▶ [What is required]: Locate each line in the rows below that contains the string "dist" and copy it out. Case counts.

▶ [Given entries]:
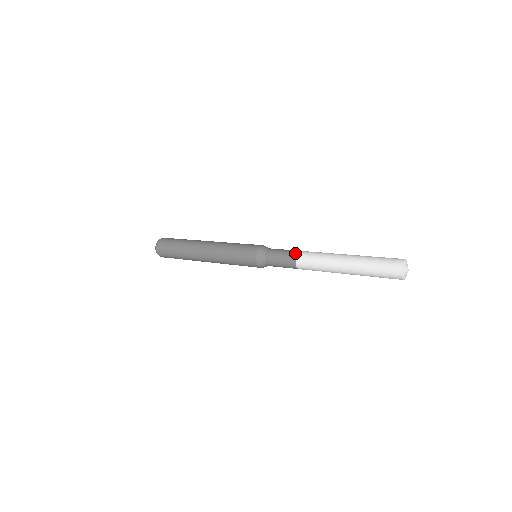
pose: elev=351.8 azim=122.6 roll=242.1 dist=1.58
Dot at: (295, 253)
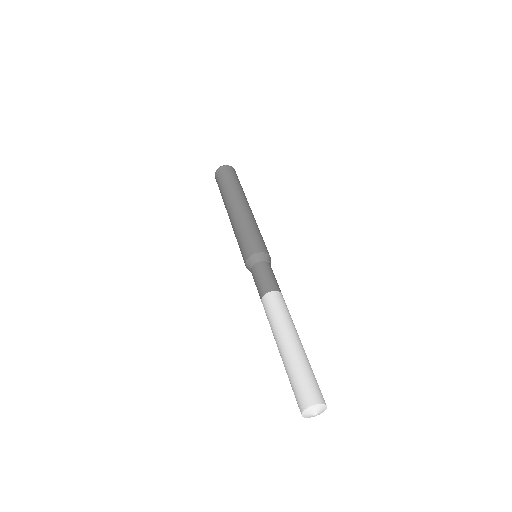
Dot at: (262, 294)
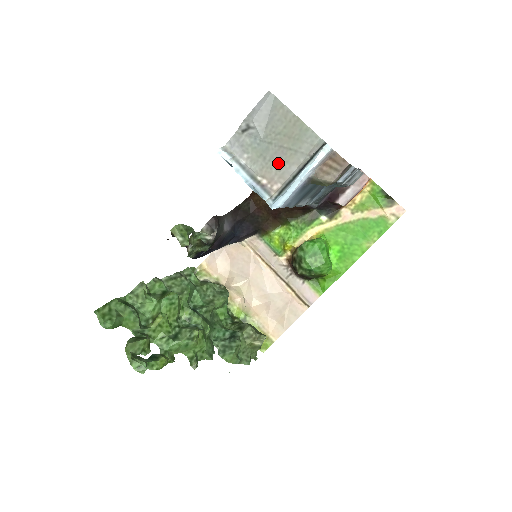
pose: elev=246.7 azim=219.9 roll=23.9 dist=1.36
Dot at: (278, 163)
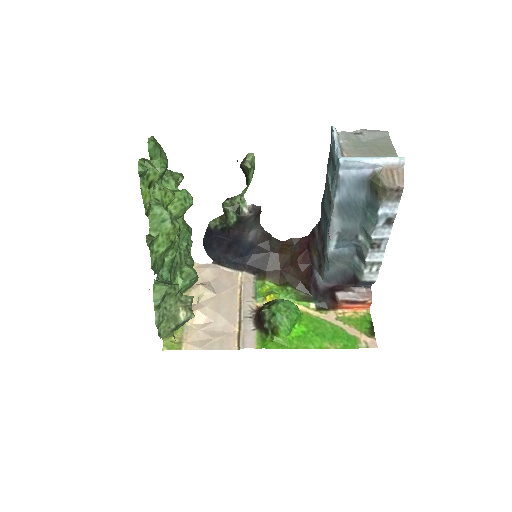
Dot at: (362, 154)
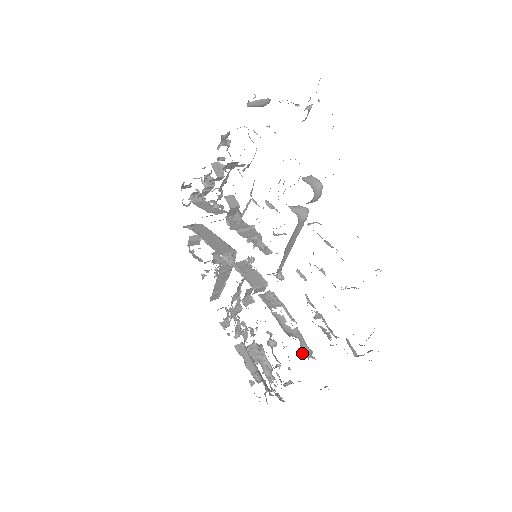
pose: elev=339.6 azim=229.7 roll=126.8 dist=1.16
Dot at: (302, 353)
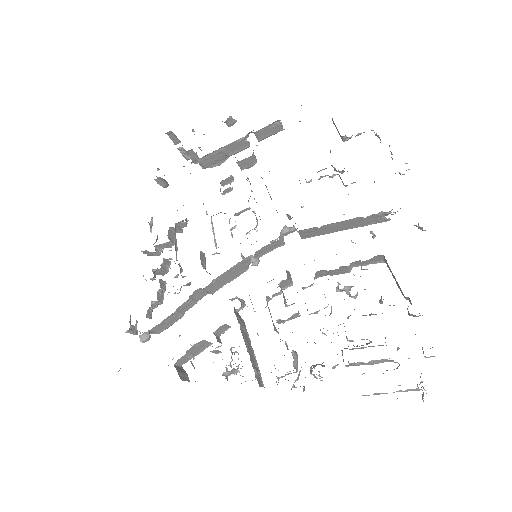
Dot at: occluded
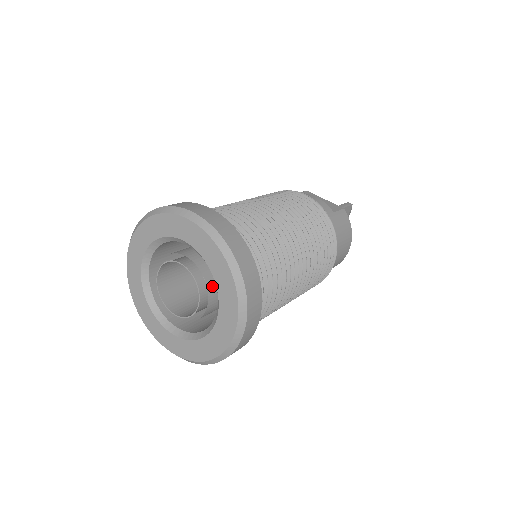
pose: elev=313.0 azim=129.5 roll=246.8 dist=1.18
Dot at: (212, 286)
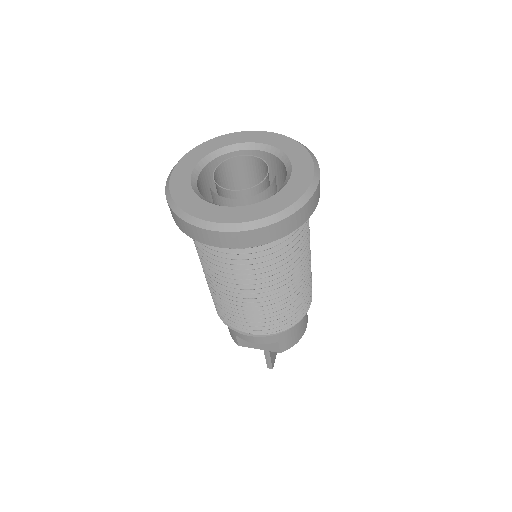
Dot at: occluded
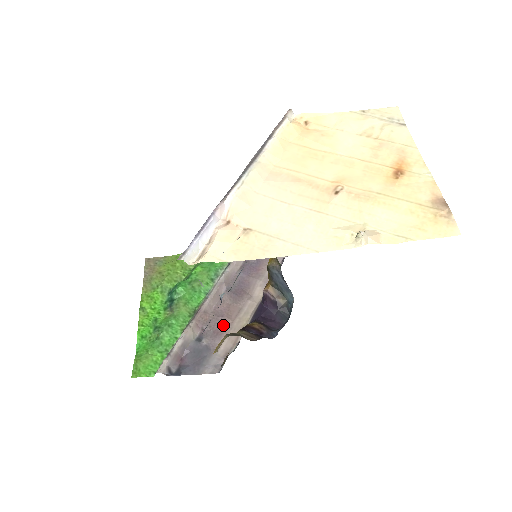
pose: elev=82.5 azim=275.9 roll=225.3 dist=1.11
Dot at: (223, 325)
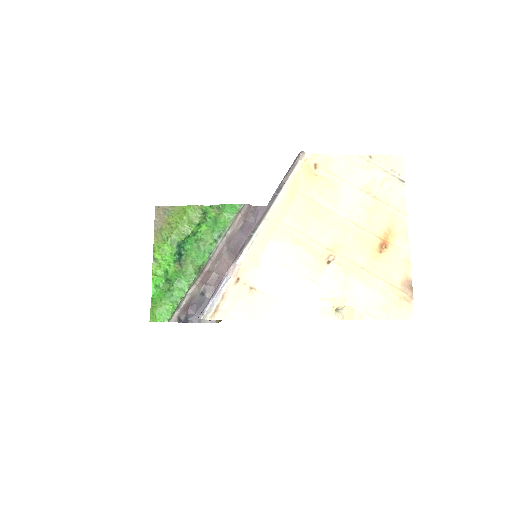
Dot at: occluded
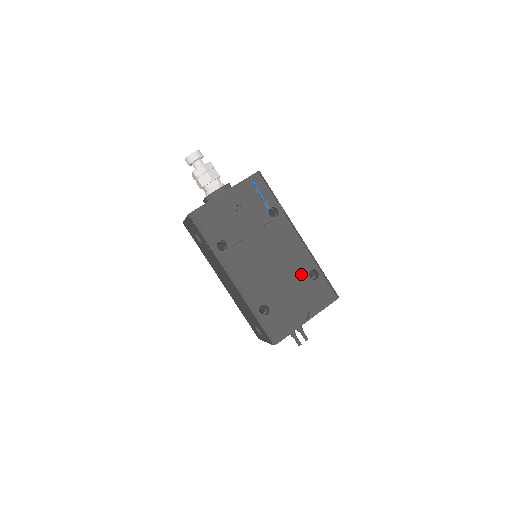
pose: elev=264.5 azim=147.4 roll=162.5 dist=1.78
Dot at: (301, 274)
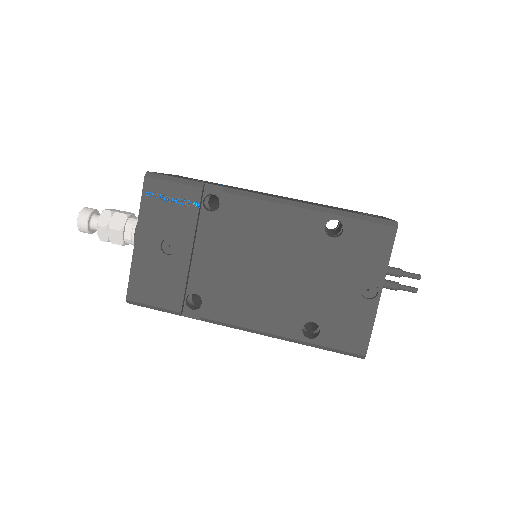
Dot at: (316, 245)
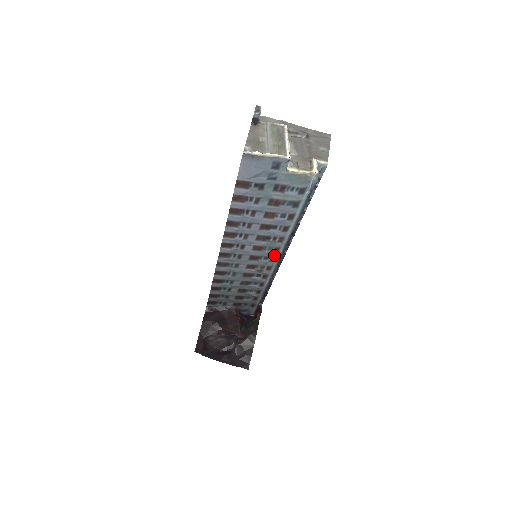
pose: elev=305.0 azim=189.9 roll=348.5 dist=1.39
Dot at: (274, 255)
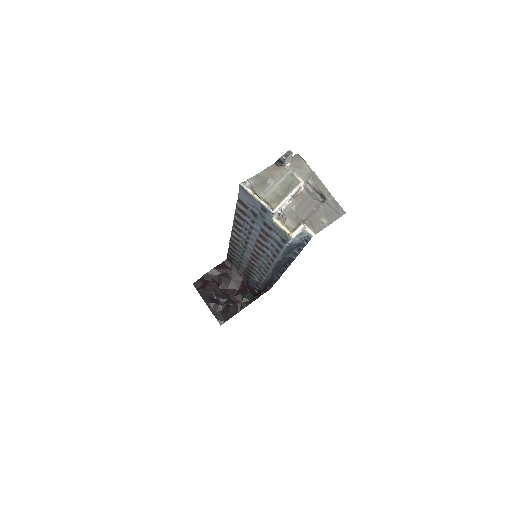
Dot at: (268, 266)
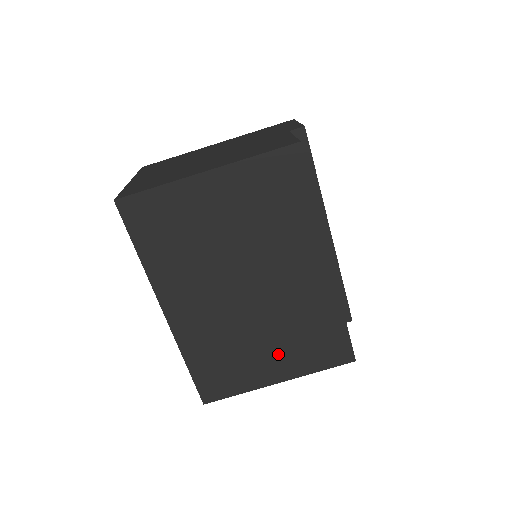
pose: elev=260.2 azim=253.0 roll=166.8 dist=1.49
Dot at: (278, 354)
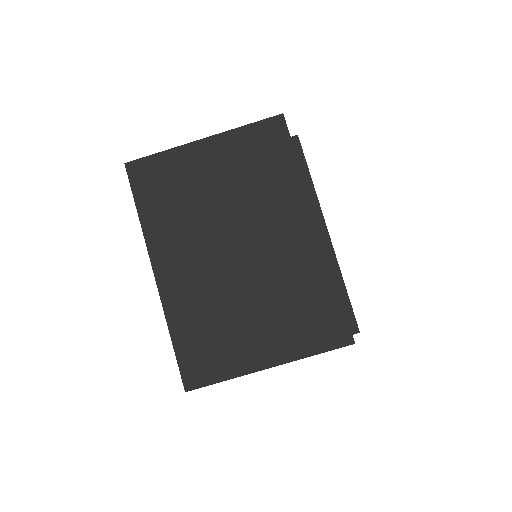
Dot at: (267, 329)
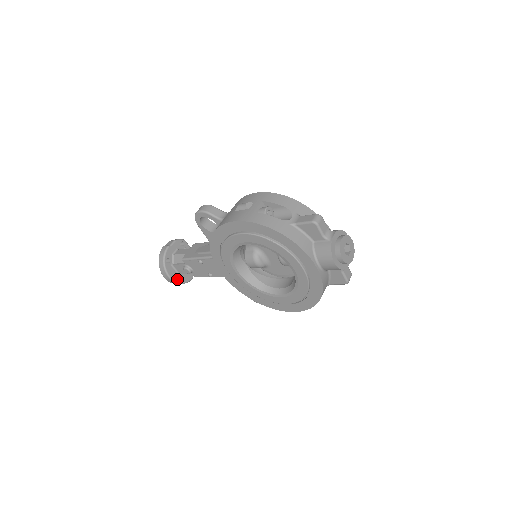
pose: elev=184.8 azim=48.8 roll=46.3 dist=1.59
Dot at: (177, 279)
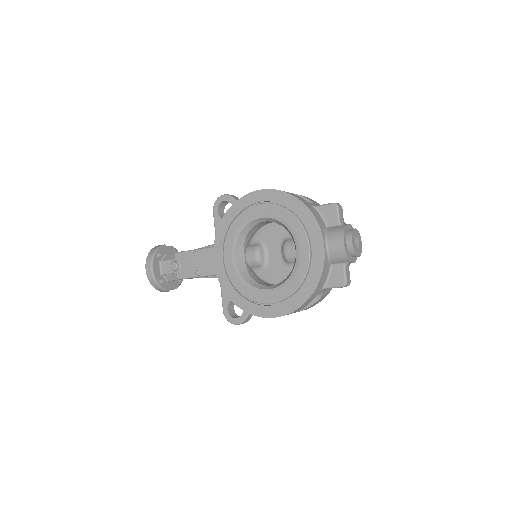
Dot at: (157, 277)
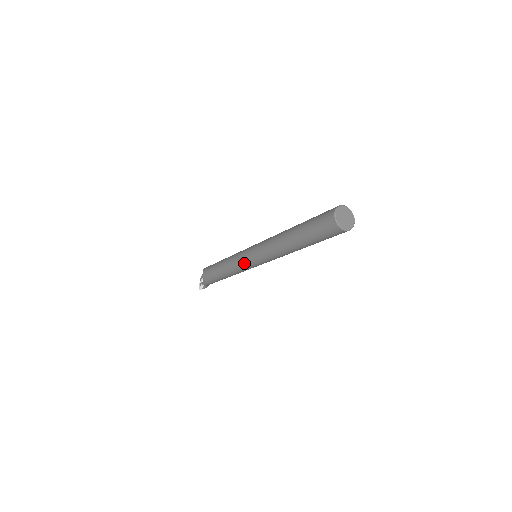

▶ [Result of this exercise]:
pose: elev=351.8 azim=122.6 roll=242.1 dist=1.58
pose: elev=246.7 azim=219.9 roll=23.9 dist=1.36
pose: elev=339.6 azim=229.7 roll=126.8 dist=1.16
pose: elev=313.0 azim=129.5 roll=246.8 dist=1.18
pose: elev=82.5 azim=275.9 roll=225.3 dist=1.11
pose: elev=264.5 azim=147.4 roll=162.5 dist=1.78
pose: elev=305.0 azim=189.9 roll=348.5 dist=1.39
pose: elev=260.2 azim=253.0 roll=166.8 dist=1.49
pose: elev=184.8 azim=48.8 roll=46.3 dist=1.59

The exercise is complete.